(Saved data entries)
****************

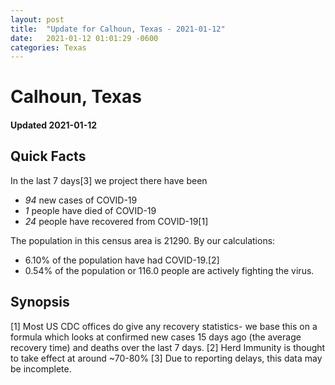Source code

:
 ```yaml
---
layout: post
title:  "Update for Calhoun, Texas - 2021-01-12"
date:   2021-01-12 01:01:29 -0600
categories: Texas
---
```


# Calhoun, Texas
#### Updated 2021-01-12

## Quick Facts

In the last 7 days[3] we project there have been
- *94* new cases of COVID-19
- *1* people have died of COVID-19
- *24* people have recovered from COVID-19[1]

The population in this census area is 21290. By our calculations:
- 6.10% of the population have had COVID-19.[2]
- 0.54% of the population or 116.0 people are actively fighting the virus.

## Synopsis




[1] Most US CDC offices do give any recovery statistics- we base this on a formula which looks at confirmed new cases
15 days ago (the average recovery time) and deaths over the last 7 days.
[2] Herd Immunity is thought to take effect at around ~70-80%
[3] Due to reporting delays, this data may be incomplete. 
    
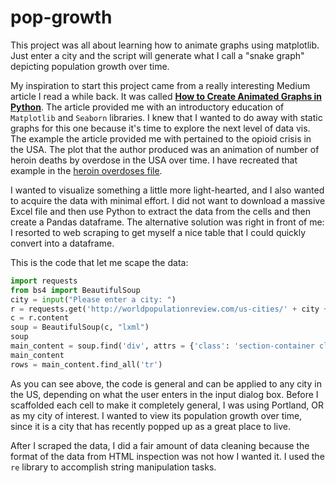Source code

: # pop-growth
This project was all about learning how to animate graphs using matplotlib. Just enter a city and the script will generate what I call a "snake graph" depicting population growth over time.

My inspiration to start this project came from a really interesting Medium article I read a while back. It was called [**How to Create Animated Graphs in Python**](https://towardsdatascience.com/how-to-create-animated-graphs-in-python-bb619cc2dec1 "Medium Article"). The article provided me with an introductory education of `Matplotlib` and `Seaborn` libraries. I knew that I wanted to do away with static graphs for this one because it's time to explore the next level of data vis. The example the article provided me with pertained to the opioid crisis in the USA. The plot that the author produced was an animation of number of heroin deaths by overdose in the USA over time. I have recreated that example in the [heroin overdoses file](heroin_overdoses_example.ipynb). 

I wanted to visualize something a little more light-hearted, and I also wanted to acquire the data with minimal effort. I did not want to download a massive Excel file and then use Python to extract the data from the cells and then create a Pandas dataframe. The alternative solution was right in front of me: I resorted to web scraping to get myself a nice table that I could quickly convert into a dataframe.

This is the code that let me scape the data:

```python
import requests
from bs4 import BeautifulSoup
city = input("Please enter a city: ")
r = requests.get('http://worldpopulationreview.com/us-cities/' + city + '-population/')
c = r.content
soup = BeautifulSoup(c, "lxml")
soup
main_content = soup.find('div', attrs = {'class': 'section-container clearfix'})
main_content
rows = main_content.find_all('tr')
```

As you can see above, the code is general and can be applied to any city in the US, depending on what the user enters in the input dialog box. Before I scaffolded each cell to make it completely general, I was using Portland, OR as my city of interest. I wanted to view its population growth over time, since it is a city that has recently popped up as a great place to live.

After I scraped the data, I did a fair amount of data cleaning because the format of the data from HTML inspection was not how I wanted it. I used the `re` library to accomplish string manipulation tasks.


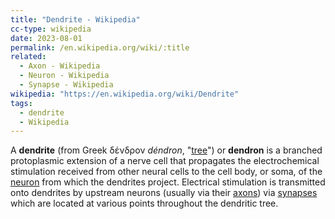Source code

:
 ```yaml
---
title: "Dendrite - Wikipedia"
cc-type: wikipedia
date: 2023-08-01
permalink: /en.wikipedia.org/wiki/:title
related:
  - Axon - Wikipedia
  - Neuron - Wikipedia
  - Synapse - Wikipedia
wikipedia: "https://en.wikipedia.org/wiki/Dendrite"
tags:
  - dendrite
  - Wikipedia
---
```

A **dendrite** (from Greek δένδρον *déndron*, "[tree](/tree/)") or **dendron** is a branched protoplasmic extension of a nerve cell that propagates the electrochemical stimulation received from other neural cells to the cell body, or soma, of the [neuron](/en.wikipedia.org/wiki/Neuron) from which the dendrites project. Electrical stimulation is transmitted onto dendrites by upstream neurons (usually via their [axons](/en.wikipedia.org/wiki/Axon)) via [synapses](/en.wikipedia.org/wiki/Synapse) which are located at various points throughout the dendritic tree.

****************

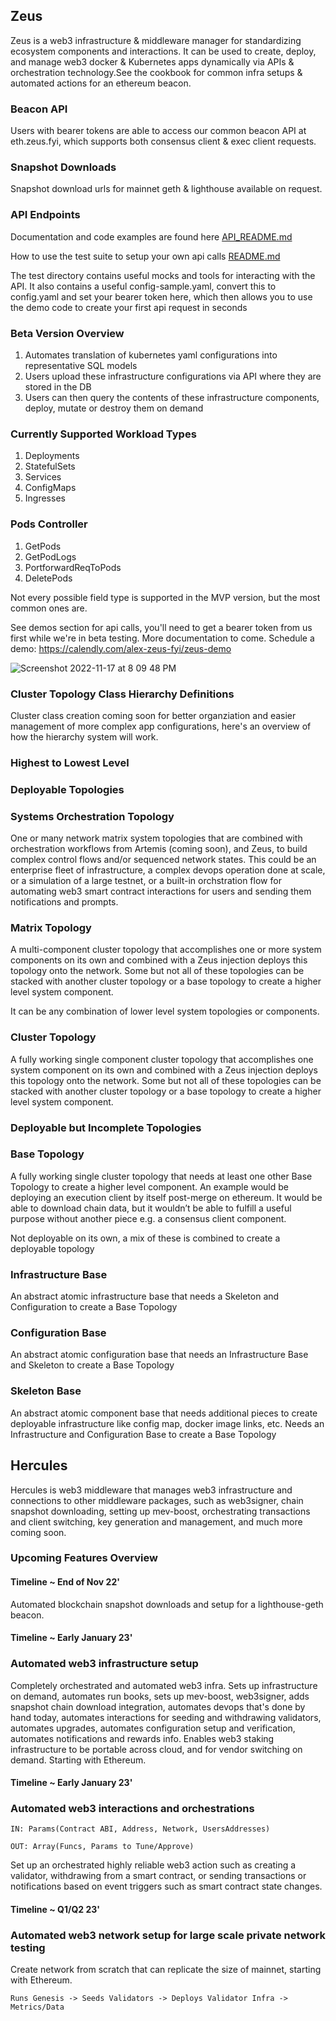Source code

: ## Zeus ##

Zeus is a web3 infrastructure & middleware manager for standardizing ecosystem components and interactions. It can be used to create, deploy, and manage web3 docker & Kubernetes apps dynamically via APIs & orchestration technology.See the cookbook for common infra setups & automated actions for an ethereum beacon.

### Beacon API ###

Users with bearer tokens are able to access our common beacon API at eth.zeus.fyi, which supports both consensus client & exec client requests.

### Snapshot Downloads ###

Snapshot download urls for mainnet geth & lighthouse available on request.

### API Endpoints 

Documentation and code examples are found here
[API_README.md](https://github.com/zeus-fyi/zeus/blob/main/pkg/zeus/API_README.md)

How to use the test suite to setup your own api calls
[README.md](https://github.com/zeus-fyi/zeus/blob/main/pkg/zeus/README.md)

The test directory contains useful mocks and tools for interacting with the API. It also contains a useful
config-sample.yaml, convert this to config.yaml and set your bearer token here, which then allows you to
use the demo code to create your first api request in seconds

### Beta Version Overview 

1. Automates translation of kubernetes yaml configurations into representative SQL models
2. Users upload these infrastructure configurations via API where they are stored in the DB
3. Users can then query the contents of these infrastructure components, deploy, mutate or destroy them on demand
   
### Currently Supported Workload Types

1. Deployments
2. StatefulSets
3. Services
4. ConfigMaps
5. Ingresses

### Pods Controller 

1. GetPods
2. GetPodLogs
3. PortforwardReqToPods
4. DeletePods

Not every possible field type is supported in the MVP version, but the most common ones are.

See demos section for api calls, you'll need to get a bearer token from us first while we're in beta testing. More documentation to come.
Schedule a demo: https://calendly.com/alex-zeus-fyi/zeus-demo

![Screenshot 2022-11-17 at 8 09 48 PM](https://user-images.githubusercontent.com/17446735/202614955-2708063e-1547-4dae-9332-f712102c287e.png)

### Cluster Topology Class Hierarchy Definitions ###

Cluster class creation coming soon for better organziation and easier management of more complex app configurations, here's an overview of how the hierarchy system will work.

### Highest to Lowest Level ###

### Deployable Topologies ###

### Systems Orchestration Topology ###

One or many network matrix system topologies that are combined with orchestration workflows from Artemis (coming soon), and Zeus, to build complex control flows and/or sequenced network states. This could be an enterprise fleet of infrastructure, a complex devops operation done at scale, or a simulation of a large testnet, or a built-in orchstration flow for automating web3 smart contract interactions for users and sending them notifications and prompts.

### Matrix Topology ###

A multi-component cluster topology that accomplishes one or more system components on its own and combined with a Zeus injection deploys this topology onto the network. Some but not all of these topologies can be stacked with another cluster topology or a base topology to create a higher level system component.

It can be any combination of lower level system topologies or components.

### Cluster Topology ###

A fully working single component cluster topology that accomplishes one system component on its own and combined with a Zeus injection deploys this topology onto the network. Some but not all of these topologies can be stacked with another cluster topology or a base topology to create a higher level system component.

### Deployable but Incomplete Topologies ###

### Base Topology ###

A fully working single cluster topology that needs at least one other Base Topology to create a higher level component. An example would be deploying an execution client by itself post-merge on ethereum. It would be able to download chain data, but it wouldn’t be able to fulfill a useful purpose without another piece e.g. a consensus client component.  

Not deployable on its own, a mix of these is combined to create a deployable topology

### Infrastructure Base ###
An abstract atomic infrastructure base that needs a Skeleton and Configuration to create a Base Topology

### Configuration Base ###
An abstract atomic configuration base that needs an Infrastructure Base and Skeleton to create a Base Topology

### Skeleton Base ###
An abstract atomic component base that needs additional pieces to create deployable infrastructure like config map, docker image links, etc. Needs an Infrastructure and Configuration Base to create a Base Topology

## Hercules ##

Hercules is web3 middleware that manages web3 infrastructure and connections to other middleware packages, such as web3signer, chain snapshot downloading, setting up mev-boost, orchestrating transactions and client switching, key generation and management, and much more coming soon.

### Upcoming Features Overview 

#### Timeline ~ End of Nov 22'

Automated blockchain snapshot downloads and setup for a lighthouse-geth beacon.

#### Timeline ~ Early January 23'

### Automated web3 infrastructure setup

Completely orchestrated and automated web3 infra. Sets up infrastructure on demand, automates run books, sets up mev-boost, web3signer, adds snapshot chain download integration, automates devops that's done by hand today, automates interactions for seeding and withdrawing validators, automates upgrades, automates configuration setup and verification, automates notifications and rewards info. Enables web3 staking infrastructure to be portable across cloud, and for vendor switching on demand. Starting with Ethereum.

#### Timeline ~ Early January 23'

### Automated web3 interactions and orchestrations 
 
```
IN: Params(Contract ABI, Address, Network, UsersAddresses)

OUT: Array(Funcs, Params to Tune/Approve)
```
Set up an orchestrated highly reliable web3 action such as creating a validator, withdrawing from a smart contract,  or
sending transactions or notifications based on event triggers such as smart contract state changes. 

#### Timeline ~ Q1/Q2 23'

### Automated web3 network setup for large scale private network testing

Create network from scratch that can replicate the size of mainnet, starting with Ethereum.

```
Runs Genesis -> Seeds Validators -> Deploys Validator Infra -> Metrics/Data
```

****************

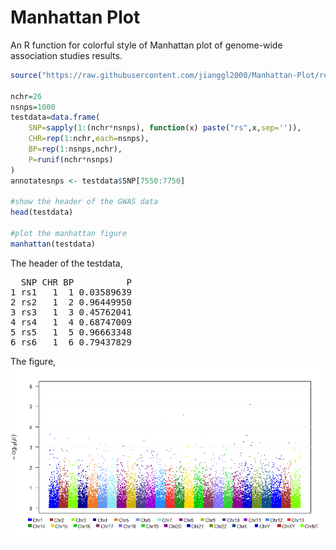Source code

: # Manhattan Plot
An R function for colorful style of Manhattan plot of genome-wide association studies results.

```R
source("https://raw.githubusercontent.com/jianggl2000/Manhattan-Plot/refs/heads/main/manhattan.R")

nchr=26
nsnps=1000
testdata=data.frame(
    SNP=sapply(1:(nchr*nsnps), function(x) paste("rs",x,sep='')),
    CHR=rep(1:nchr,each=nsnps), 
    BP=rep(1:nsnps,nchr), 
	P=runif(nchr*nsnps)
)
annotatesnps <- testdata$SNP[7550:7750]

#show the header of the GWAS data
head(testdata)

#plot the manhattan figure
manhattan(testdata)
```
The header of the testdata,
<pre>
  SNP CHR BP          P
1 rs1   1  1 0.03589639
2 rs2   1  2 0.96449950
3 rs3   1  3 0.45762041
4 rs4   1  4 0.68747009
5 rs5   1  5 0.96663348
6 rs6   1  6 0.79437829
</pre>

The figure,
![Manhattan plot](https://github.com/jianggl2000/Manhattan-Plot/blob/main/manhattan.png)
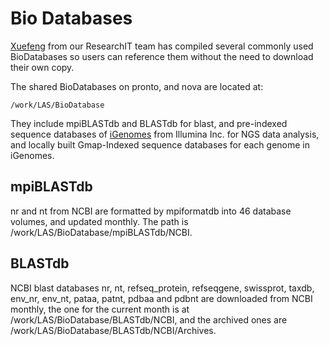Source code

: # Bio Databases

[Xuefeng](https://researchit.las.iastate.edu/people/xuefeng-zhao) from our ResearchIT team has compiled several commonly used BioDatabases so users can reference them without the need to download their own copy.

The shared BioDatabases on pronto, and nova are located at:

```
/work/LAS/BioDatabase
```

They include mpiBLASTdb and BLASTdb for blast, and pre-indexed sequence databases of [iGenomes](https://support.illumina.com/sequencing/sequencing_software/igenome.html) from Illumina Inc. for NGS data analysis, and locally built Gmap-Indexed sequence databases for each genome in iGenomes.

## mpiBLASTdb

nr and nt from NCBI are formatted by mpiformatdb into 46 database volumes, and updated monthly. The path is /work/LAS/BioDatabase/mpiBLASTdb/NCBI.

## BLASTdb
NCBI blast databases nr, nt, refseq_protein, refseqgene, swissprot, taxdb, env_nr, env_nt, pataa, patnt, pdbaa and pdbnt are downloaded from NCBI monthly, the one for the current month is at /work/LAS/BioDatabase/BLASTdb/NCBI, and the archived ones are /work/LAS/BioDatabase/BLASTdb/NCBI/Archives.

****************

### [Work order]
Please repeat, exactly as written, the lines in the records above, starting with the one that has "15 days ago" and going on through the one that has "This project was". Pictures are to be left out.

### [Reply]
15 days ago (the average recovery time) and deaths over the last 7 days.
[2] Herd Immunity is thought to take effect at around ~70-80%
[3] Due to reporting delays, this data may be incomplete. 
    
Source code

: # pop-growth
This project was all about learning how to animate graphs using matplotlib. Just enter a city and the script will generate what I call a "snake graph" depicting population growth over time.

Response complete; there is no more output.